An FBI case that was part of last year’s operation illustrates how the BEC scheme works: Beginning in 2015, two men working remotely from the United Kingdom and Nigeria sent emails to an executive at a Connecticut-based company appearing to be from the company’s CEO, who was also located overseas. The purported CEO was requesting a wire transfer of funds. The email looked legitimate, so the company’s controller sent multiple wire transfers totaling more than $500,000. But as it turns out, the CEO’s email account had been spoofed—and the money went straight into accounts managed by the criminals.

“If you saw the email, it would look very legitimate,” said Special Agent Jennifer Boyer, who worked the case out of the FBI’s New Haven Field Office.

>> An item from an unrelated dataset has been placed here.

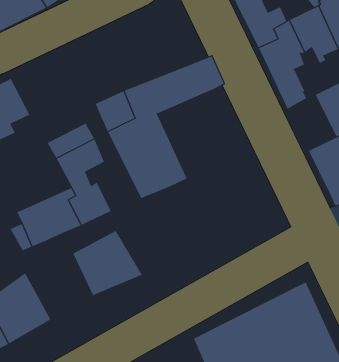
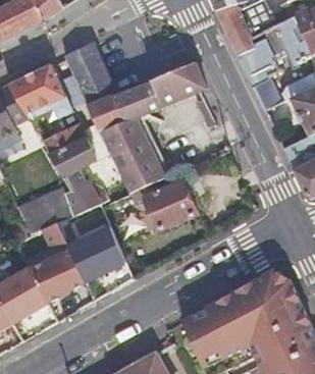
building: none -> [65,45,114,106]
building: none -> [11,64,74,119]
building: none -> [129,180,197,229]
building: none -> [24,224,86,303]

She encouraged anyone who is in a position to wire money to pause and question all requests before hitting send.

“Take a moment to consider that maybe it’s not your boss and pick up the phone and verify,” said Boyer. “It’s that second-factor authentication that people really need to implement, and so many people don’t.”

In addition to verifying all financial requests received by email, the IC3 recommends businesses and individuals:

• Use two-factor authentication to verify any change to account information or wire instructions.
• Check the full email address on any message and be alert to hyperlinks that may contain misspellings of the actual domain name.
• Don’t supply login credentials or personal information in response to a text or email.
• Regularly monitor financial accounts.
• Keep all software and systems up to date.

Victims of business email compromise schemes are encouraged to contact law enforcement immediately and file a complaint online with the IC3 at bec.ic3.gov. The IC3 staff reviews complaints, looks for patterns or other indicators of significant criminal activity, and refers investigative packages of complaints to the appropriate law enforcement authorities.